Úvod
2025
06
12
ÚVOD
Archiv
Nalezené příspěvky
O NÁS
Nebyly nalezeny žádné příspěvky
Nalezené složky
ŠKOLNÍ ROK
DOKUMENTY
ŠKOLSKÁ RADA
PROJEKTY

→ **INSTRUCTIONS TO FOLLOW**
Rewrite the text of the records above with "ŠKOLSKÁ RADA" replaced by "RADA ŠKOLY" and everything else left as it is.

→ **EXERCISE SOLUTION**
Úvod
2025
06
12
ÚVOD
Archiv
Nalezené příspěvky
O NÁS
Nebyly nalezeny žádné příspěvky
Nalezené složky
ŠKOLNÍ ROK
DOKUMENTY
RADA ŠKOLY
PROJEKTY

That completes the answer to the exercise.